Haughton’s deceptively simple narrative chronicles a series of animal yawns. Using digital color effects with masterful control, he gradually darkens his palette as day turns into night. Early pages are cut so that each group is revealed in turn on successively bigger spreads, from small to large: mice, hares, deer, and bears. These nongendered, stylized, blue and black animal shapes have large eyes, heavy-lidded or entirely closed except for those of wide-awake Little Bear. A strip of green grass along the bottom of each spread gradually darkens, white space shrinks and disappears, and the colors of the plants and trees turn from gold to red to a brownish purple.

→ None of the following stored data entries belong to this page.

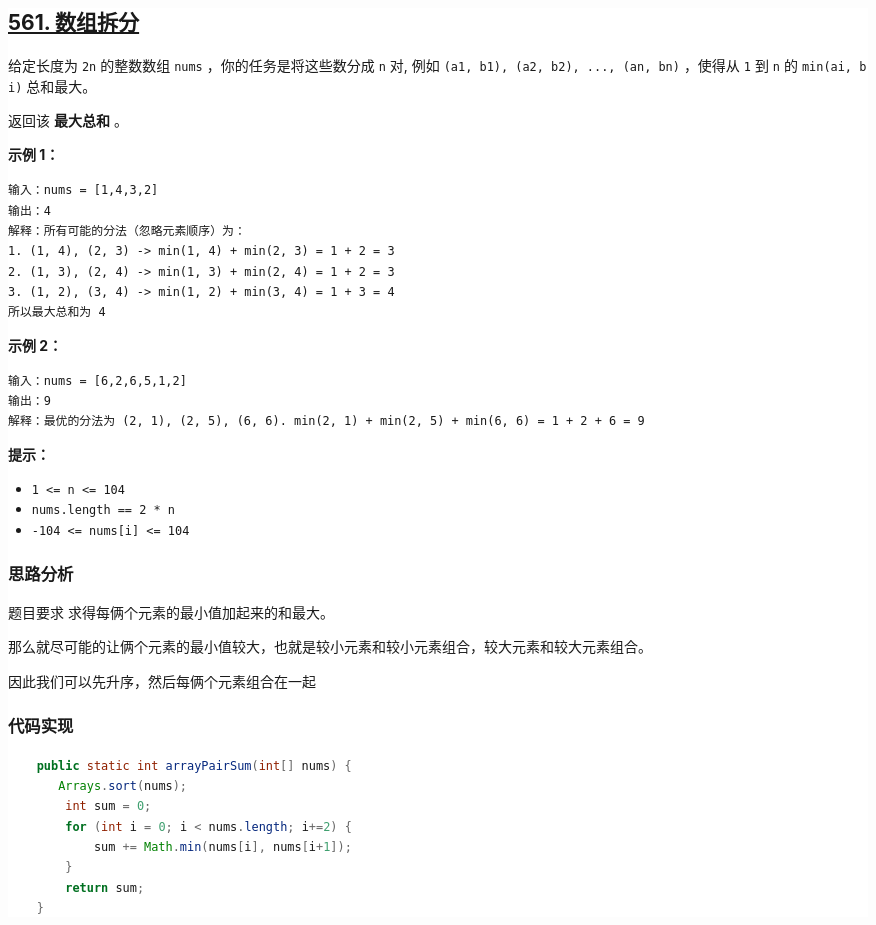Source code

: 

## [561. 数组拆分](https://leetcode.cn/problems/array-partition/)

给定长度为 `2n` 的整数数组 `nums` ，你的任务是将这些数分成 `n` 对, 例如 `(a1, b1), (a2, b2), ..., (an, bn)` ，使得从 `1` 到 `n` 的 `min(ai, bi)` 总和最大。

返回该 **最大总和** 。



**示例 1：**

```
输入：nums = [1,4,3,2]
输出：4
解释：所有可能的分法（忽略元素顺序）为：
1. (1, 4), (2, 3) -> min(1, 4) + min(2, 3) = 1 + 2 = 3
2. (1, 3), (2, 4) -> min(1, 3) + min(2, 4) = 1 + 2 = 3
3. (1, 2), (3, 4) -> min(1, 2) + min(3, 4) = 1 + 3 = 4
所以最大总和为 4
```

**示例 2：**

```
输入：nums = [6,2,6,5,1,2]
输出：9
解释：最优的分法为 (2, 1), (2, 5), (6, 6). min(2, 1) + min(2, 5) + min(6, 6) = 1 + 2 + 6 = 9
```



**提示：**

- `1 <= n <= 104`
- `nums.length == 2 * n`
- `-104 <= nums[i] <= 104`



### 思路分析

题目要求 求得每俩个元素的最小值加起来的和最大。

那么就尽可能的让俩个元素的最小值较大，也就是较小元素和较小元素组合，较大元素和较大元素组合。

因此我们可以先升序，然后每俩个元素组合在一起



### 代码实现

```java
    public static int arrayPairSum(int[] nums) {
       Arrays.sort(nums);
        int sum = 0;
        for (int i = 0; i < nums.length; i+=2) {
            sum += Math.min(nums[i], nums[i+1]);
        }
        return sum;
    }

```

The artist runs through his spectrum again in the final pages: mice sleep against a green backdrop, hares under an orange sky, deer against pinky-reds, and the bears in a purple and black world. Polar-centered star maps on the endpapers might suggest a different kind of story and add a mythic dimension. In front are the Southern Hemisphere constellations; in the back, the Northern Hemisphere reveals the Great Bear and the Little Bear in the sky.
An infectious bedtime story, sure to prompt yawns in readers and their preschool listeners as well.